### EXERCISE PROMPT
Wherever a line in the data holds the word "object", pull that line out.

### DATA SUPPLIED
-- -- --
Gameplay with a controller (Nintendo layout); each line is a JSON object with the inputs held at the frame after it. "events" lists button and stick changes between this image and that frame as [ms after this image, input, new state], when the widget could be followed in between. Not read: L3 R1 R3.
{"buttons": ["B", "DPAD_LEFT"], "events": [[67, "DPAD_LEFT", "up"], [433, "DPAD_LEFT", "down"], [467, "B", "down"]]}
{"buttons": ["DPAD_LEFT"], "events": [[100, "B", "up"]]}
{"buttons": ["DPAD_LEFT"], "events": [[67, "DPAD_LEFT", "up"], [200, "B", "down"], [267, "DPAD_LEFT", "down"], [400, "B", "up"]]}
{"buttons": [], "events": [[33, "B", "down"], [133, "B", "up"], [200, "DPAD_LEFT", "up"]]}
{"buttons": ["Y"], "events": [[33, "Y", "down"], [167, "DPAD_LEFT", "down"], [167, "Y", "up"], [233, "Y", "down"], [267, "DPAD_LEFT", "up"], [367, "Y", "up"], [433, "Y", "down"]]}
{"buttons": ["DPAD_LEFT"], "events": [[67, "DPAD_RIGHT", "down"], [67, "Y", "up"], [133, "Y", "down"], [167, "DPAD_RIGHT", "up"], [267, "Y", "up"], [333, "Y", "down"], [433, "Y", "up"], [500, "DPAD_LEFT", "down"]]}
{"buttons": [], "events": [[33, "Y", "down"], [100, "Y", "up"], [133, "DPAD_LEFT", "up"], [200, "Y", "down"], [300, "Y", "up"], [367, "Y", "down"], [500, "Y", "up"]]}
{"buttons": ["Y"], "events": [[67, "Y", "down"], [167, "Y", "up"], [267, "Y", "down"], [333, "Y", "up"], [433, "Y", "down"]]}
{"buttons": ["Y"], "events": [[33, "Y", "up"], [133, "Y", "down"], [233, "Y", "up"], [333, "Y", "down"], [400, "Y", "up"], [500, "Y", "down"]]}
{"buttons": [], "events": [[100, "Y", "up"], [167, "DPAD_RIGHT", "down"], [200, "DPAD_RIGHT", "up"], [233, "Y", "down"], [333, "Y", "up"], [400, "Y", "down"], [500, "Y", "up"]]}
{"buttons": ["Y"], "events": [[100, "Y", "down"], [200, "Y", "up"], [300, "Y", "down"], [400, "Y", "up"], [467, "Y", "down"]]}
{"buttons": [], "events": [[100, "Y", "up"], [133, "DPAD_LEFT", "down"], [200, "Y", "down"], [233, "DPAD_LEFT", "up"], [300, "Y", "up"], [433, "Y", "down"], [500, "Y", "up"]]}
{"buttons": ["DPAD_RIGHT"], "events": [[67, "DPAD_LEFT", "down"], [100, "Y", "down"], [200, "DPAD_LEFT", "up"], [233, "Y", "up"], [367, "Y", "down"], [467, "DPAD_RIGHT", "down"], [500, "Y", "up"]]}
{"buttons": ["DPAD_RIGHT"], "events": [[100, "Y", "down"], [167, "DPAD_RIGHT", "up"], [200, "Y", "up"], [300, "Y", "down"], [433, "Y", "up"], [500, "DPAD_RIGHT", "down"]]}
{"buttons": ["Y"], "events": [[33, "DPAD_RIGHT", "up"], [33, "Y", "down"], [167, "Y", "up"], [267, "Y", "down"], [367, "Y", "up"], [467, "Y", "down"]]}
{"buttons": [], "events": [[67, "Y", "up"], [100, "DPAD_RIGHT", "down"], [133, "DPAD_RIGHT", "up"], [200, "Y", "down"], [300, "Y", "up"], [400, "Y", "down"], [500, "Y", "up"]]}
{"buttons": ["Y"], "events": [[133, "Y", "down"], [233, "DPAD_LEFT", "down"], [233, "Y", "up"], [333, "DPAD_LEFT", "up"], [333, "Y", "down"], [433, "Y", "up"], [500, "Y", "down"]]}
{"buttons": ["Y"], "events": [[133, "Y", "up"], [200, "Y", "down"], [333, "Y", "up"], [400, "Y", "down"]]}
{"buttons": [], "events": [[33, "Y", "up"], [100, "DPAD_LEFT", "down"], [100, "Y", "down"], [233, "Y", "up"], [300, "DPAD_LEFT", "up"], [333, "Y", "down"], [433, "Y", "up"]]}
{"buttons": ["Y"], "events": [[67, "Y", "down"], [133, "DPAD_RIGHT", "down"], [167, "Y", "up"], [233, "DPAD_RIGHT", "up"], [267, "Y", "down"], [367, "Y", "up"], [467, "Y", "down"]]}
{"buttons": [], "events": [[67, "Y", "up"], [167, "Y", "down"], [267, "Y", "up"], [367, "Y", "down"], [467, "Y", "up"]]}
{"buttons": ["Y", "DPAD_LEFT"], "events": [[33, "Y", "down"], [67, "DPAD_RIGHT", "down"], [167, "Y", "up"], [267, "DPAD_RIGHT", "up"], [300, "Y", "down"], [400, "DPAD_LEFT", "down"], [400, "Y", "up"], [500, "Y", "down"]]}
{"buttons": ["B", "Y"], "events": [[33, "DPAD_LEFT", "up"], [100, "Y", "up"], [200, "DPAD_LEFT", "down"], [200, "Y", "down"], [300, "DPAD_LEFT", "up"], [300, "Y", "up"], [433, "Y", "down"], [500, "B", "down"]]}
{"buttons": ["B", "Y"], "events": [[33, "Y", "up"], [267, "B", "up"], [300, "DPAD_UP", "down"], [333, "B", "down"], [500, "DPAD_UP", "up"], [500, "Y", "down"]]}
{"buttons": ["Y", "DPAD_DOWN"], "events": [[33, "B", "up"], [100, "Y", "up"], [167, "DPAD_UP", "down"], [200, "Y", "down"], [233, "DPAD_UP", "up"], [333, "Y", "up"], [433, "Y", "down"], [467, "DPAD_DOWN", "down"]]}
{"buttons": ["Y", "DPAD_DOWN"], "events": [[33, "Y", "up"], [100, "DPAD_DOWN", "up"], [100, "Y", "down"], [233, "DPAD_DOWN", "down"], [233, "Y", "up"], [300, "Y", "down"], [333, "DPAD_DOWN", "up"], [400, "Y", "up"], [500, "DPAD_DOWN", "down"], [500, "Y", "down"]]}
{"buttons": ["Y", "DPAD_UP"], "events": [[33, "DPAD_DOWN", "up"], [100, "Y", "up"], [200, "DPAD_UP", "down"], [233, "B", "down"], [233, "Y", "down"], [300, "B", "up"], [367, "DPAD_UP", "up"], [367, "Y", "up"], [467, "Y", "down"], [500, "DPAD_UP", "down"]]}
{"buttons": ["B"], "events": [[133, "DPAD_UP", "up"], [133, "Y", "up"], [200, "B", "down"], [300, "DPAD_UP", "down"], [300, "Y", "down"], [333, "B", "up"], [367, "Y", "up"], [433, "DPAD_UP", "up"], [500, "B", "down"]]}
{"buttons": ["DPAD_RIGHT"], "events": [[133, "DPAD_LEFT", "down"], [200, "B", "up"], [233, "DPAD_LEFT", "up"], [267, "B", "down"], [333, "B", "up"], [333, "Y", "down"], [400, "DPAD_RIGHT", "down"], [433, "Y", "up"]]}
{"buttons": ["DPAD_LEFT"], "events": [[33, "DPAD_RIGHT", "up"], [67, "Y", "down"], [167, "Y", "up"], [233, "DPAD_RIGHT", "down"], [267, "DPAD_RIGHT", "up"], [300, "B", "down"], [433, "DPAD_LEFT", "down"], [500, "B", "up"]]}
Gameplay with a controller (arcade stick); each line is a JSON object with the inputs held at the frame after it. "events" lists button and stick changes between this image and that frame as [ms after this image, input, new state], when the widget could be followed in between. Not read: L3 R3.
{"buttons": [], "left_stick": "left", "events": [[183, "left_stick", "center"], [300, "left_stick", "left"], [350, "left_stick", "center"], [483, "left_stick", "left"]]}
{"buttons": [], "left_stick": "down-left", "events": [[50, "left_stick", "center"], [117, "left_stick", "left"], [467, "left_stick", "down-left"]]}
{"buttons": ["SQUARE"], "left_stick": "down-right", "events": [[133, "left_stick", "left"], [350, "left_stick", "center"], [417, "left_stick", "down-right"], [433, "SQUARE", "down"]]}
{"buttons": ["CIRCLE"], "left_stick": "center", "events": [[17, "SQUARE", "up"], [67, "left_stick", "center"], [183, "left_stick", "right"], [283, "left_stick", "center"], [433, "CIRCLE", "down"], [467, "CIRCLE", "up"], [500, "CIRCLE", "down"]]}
-- -- --
### ANSWER AREA
Gameplay with a controller (Nintendo layout); each line is a JSON object with the inputs held at the frame after it. "events" lists button and stick changes between this image and that frame as [ms after this image, input, new state], when the widget could be followed in between. Not read: L3 R1 R3.
Gameplay with a controller (arcade stick); each line is a JSON object with the inputs held at the frame after it. "events" lists button and stick changes between this image and that frame as [ms after this image, input, new state], when the widget could be followed in between. Not read: L3 R3.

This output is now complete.